Słoweńskie ministerstwo obrony (Ministrstvo za obrambo) wybrało trzy firmy, które zmodernizują Triglava w ramach programu, który wszedł w życie 29 marca 2024 r. Desan otrzymał kontrakt na pierwszą fazę modernizacji, która obejmowała konserwację, wymianę, naprawę i modernizację systemów okrętowych. Drugą i trzecią fazę ukończy odpowiednio słoweński integrator systemów Panna Plus oraz chorwacka stocznia Iskra Brodogradilište. Pierwszego wybrano do modernizacji systemów dowodzenia, kontroli, łączności, przetwarzania danych i rozpoznania (C4I).
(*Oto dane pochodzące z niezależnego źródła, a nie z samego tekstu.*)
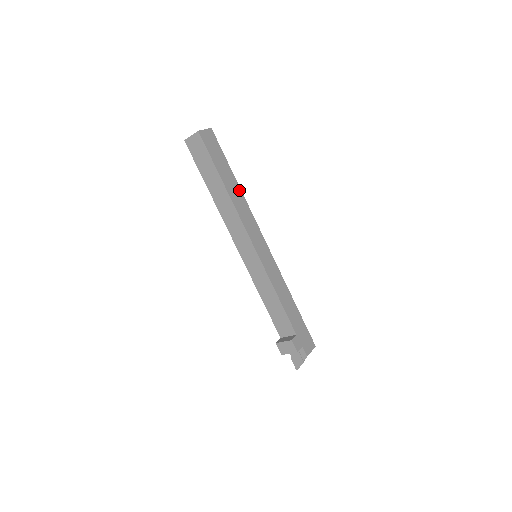
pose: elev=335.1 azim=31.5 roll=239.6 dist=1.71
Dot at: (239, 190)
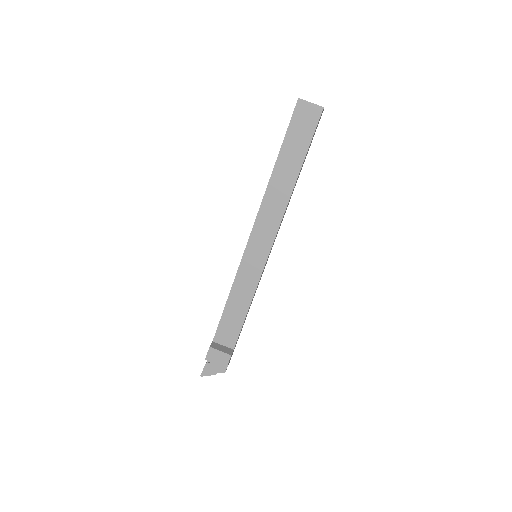
Dot at: occluded
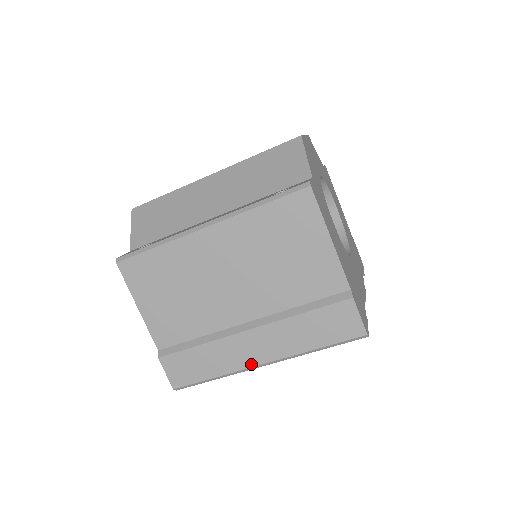
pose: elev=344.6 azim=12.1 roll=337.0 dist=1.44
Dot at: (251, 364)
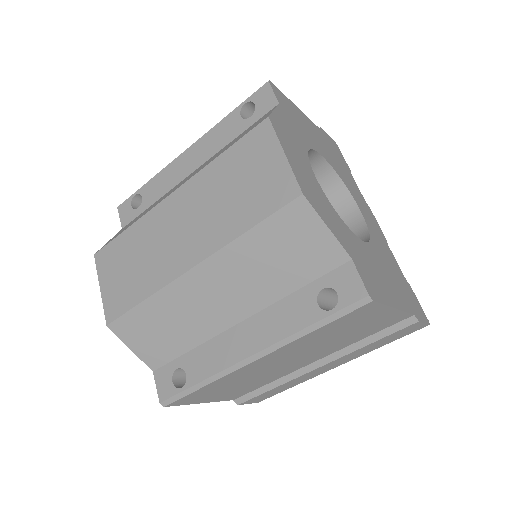
Dot at: (324, 372)
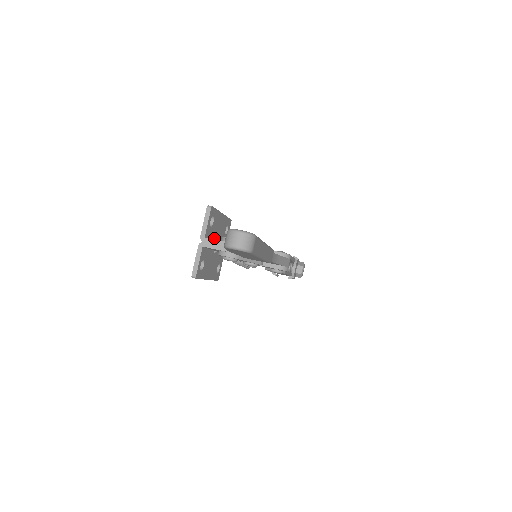
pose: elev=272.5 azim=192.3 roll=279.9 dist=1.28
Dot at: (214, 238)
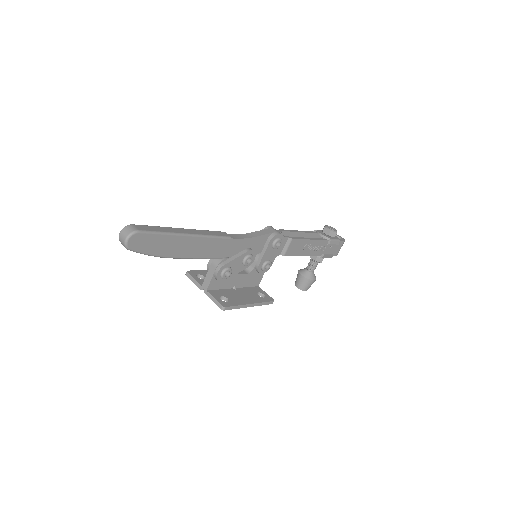
Dot at: occluded
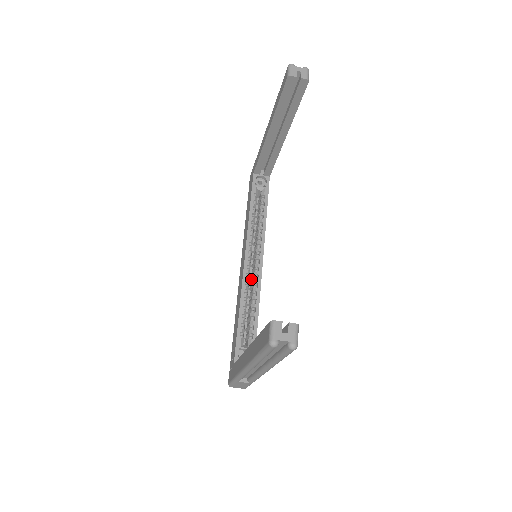
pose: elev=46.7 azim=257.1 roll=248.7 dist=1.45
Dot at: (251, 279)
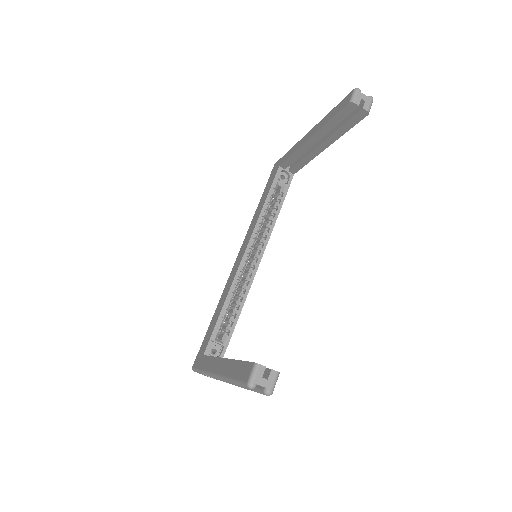
Dot at: (244, 274)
Tej drugiej powierzono zadanie przezbrojenia: demontażu, regulacji, wymiany i instalacji systemów uzbrojenia okrętu. W szczególności miejsce rosyjskiej AK-630 zainstalowano nowy zdalnie sterowany moduł uzbrojenia z armatą automatyczną ATK Mk44 Bushmaster II kal. 30 mm. To nie wszystko. W czerwcu 2024 r. Panna Plus i Hensoldt Nexeya France podpisały umowę zakładającą modernizację systemu walki i powiązanych czujników. Jak na razie brak komunikatów, aby zrealizowano jej założenia.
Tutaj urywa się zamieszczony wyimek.